食べ物の中に含まれる「たんぱく質」は、消化・分解されて、

最終的に「尿素」という形で体の外に排泄されます。


体の中の尿素は、腎臓を通って尿の中に捨てられて排泄されます。


腎機能が落ちている場合、尿素が体の中にたまってしまうため、

血中の尿素窒素が上昇します。



(検査の目的)

腎機能の検査


腎機能の検査には、クレアチニン という指標も同時に評価します。


食事中のたんぱく質の影響を受ける場合があります。

(食後の測定の場合、数値が高めに出る場合があります)

腎臓病の経過観察の場合は、空腹時に測定して比較した方が良いです。


腎機能検査には、

クレアチニン・無機リンなどの生化学検査や、尿検査、超音波画像診断などをあわせて行います。



TG TRIG トリグリセリド トリグリセライド 中性脂肪



食事中の脂肪分は、消化酵素で分解されて体の中に吸収されます。


脂質の代謝異常がおきている場合、血液の中に中性脂肪が大量に含まれます。



(検査の目的)

脂質代謝異常の検出

脂質代謝異常が生じる病気には、糖尿病や甲状腺の病気、

遺伝的な高脂血症が生じる犬種も知られています。



食餌の影響を受けますので、空腹時に採血を行います。

コレステロールや、血糖値、肝・腎機能のチェックもあわせて行います。


NH3 アンモニア



食べ物の中に含まれる「たんぱく質」は、消化・分解されて、

最終的に「尿素」という形で体の外に排泄されます。


尿素に変化する場所は「肝臓」なのですが、

吸収されたたんぱく質が、肝臓を通らないという「門脈シャント」という病気があります。

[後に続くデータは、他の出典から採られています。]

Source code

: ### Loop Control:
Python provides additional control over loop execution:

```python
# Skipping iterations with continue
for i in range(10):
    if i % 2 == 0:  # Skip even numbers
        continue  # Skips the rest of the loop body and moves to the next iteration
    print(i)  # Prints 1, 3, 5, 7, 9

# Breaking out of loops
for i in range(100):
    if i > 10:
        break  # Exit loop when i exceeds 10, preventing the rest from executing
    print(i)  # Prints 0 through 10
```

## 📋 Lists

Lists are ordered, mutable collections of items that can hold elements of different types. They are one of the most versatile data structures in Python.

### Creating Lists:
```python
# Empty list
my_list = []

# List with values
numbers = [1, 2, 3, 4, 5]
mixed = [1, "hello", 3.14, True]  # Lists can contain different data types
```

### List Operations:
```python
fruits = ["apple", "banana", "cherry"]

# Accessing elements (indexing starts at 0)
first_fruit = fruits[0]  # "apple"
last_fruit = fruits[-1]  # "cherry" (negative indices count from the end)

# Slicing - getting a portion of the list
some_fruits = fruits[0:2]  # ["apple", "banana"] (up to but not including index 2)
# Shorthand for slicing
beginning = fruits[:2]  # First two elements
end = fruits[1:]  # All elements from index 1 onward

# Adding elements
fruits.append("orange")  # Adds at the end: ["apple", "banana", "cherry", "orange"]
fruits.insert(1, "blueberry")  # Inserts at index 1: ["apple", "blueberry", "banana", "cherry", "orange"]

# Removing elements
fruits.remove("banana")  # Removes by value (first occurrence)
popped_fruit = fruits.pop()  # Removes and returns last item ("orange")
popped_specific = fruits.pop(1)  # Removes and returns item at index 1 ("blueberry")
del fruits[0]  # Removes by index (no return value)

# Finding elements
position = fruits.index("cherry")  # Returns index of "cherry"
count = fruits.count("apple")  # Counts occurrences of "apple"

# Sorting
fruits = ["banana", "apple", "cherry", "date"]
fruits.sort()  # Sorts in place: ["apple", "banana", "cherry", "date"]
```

門脈シャントが疑われる場合、NH3の測定が行われます。


(検査の目的)


門脈シャントの検出



アンモニアは非常に不安定な物質なので、

採血や測定に手間取ってしまったり、

長時間血液が空気に触れたり、

極端な場合、検査機器の近くにマジックペンがあったりしただけでも、

上昇した数値になる場合があります。


数値の判定に迷う場合には、

何度か採血をさせて頂く場合もあります。


門脈シャントの最終的な診断には、

X線撮影や造影検査、超音波診断など画像診断を組み合わせて行います。



T-Bil ビリルビン



赤血球に含まれるヘモグロビン には寿命があって、


古くなったものは、ビリルビンという物質になって、便の中に排泄されます。



便に排泄する際に、肝臓と胆管を通過するのですが、


胆管に閉塞がある場合、捨てられないビリルビンが体の中にたまってしまいます。



ビリルビンは黄~茶色をしていて、これが体に溜まってくると、


体が黄色っぽくなり、「黄疸」という症状になります。




ヘモグロビンは赤血球の中に存在するため、


赤血球が壊れる(溶血)と、肝臓の病気とは関係なく、


ビリルビンが血液の中に出てくる場合もあります。




(検査の目的)

肝~胆管の病気の検出


溶血性疾患の検出



貧血の有無や、他の肝臓の病気の検査と組み合わせて、


総合的に判断します。




P PHOS リン



体の中のリンは、ほとんどがカルシウムと一緒に分布しています。


8~9割は骨や、歯の中に含まれています。


DNAなどの核酸の原料でもあり、体内での役割は重要です。



カルシウムと共存しているので、必ず、カルシウムの数値も同時に測定します。



カルシウムだけ上昇(減少)しているときや、


リンだけ上昇(減少)している場合、


どちらも上昇(減少)している場合で解釈が変わってきます。



(検査の目的)


カルシウム代謝異常の診断補助


腎臓病の重症度の指標


上皮小体の病気の診断補助



カルシウムの検査や、腎疾患の検査など総合的に診断します。